I'm happy to announce the release of the Web Application Interface (WAI) 2.0, as well as the first non-experimental release of http-client (version 0.2). The lion's share of the work on the new WAI and Warp was done by Kazu, and he's planning on a separate write-up on some of the changes he's made.
On the http-client side, this release includes OpenSSL support both via the pure-Haskell tls package and the OpenSSL library, as well as a new version of http-conduit (2.0) built on top of http-client. The API of http-conduit remains mostly unchanged. A big thank you to Joseph Abrahamson for providing very helpful feedback on the API design.
My previous blog post discussed the motivations behind these releases, so I won't go into those details here. At a high level, here are some of the motivations for these changes:
- WAI 2.0
- Improving performance of Warp
- Scaling on multicore if complied with coming GHC 7.8
- Cleaning up API of Warp and enriching documentations
- http-client
- Shared infrastructure for multiple high-level HTTP client libraries.
- Choice of SSL backend.
- Lower dependency requirements for simple HTTP queries.
- Easier to test out new high-level APIs.
The only other thing I want to touch on is the affect on the rest of the package ecosystem triggered by these releases.

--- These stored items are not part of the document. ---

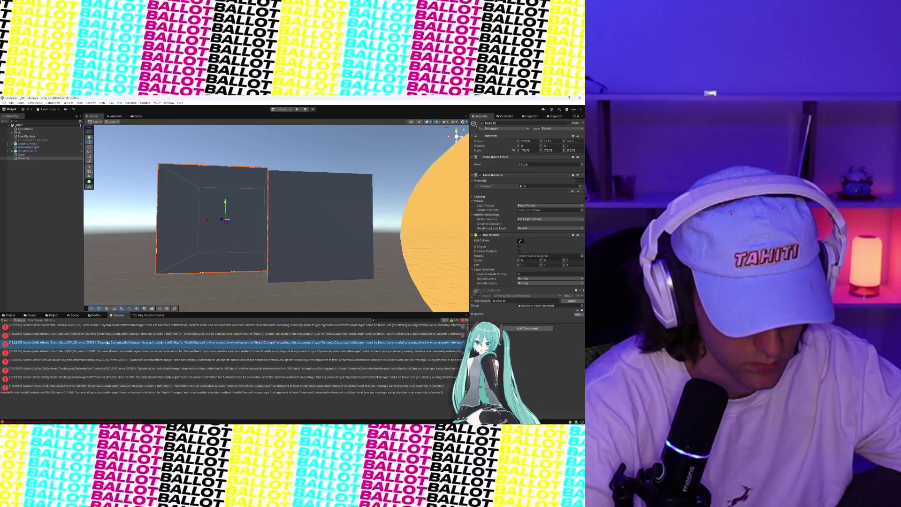
{"action": "double_click", "coordinate": [107, 343]}
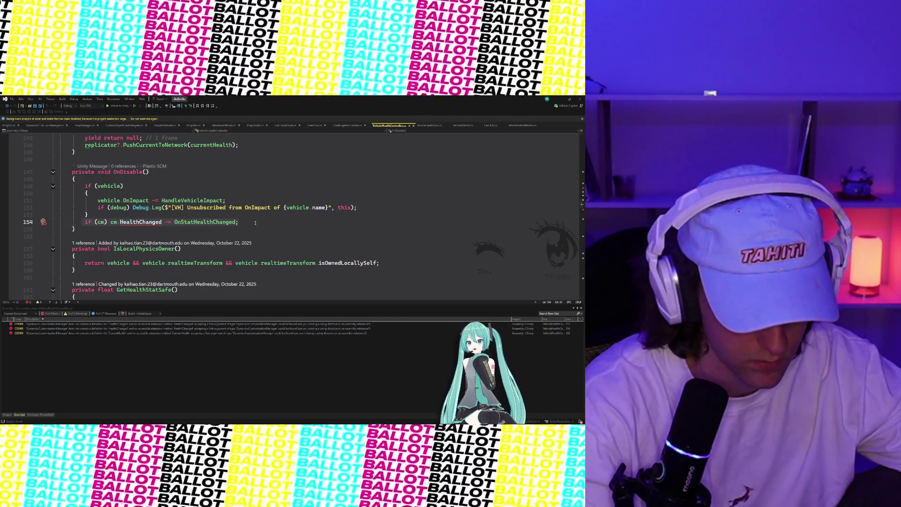
{"action": "key", "text": "ctrl+k"}
{"action": "key", "text": "ctrl+c"}
{"action": "left_click", "coordinate": [255, 223]}
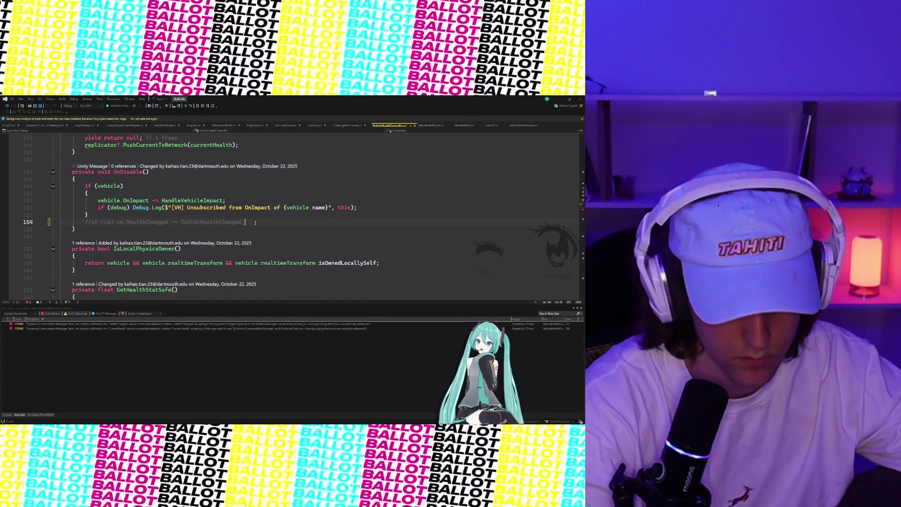
{"action": "left_click", "coordinate": [557, 98]}
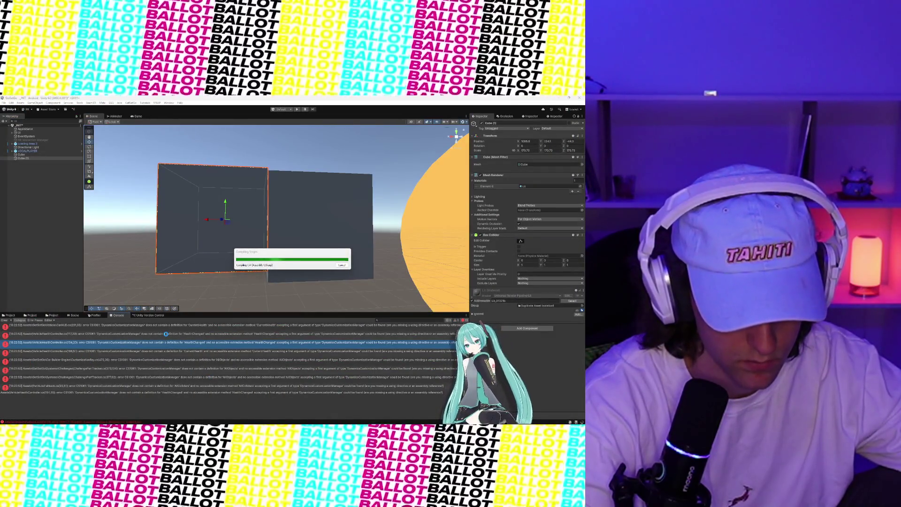
Replace vcm.CurrentHealth on CarHUD.cs line 201 with '0f /*placeholder*/' and recompile.
{"action": "double_click", "coordinate": [168, 330]}
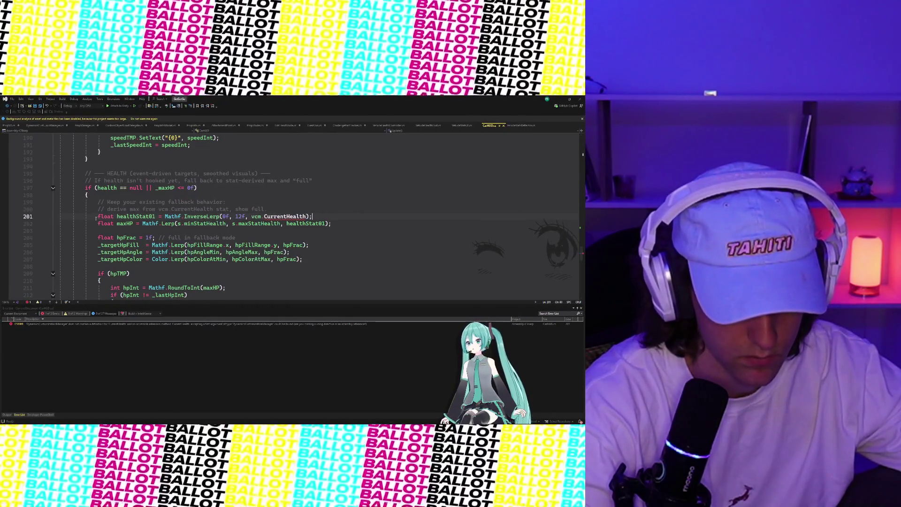
{"action": "left_click", "coordinate": [304, 216]}
{"action": "mouse_move", "coordinate": [286, 218]}
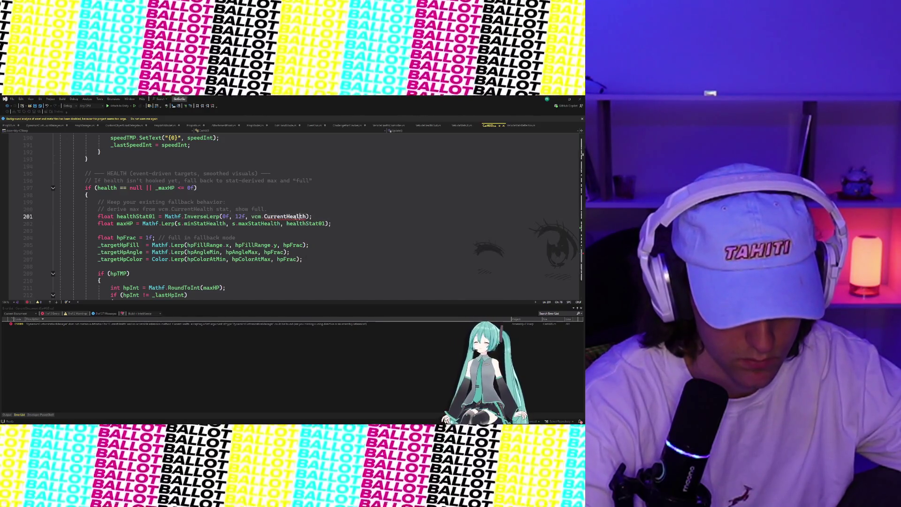
{"action": "type", "text": "0f"}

Together with this release, I'm releasing new versions of all of the WAI and Yesod package sets, as well as http-reverse-proxy and keter. Kazu is releasing new versions of fast-logger and wai-logger as well. I highly recommend either upgrading all of these packages or sticking to the old versions entirely; mixing-and-matching may work, but has not been highly tested. (As usual, Stackage, FP Haskell Center and yesod-platform will continue to provide sets of compatible packages.)
I've taken a lot of care in the new release of Yesod to keep backwards compatibility, so unless you were depending specifically on WAI libraries, your old code should continue building without issue. That said, if you run into any upgrade issues, please bring them up on the mailing list so that, minimally, others can learn from the experience, and possibly the issues can be addressed in the libraries themselves.
While I'm very excited with this release, and think it pushes the library ecosystem in the right direction, I'm even happier that Yesod is continuing to maintain a high level of API stability.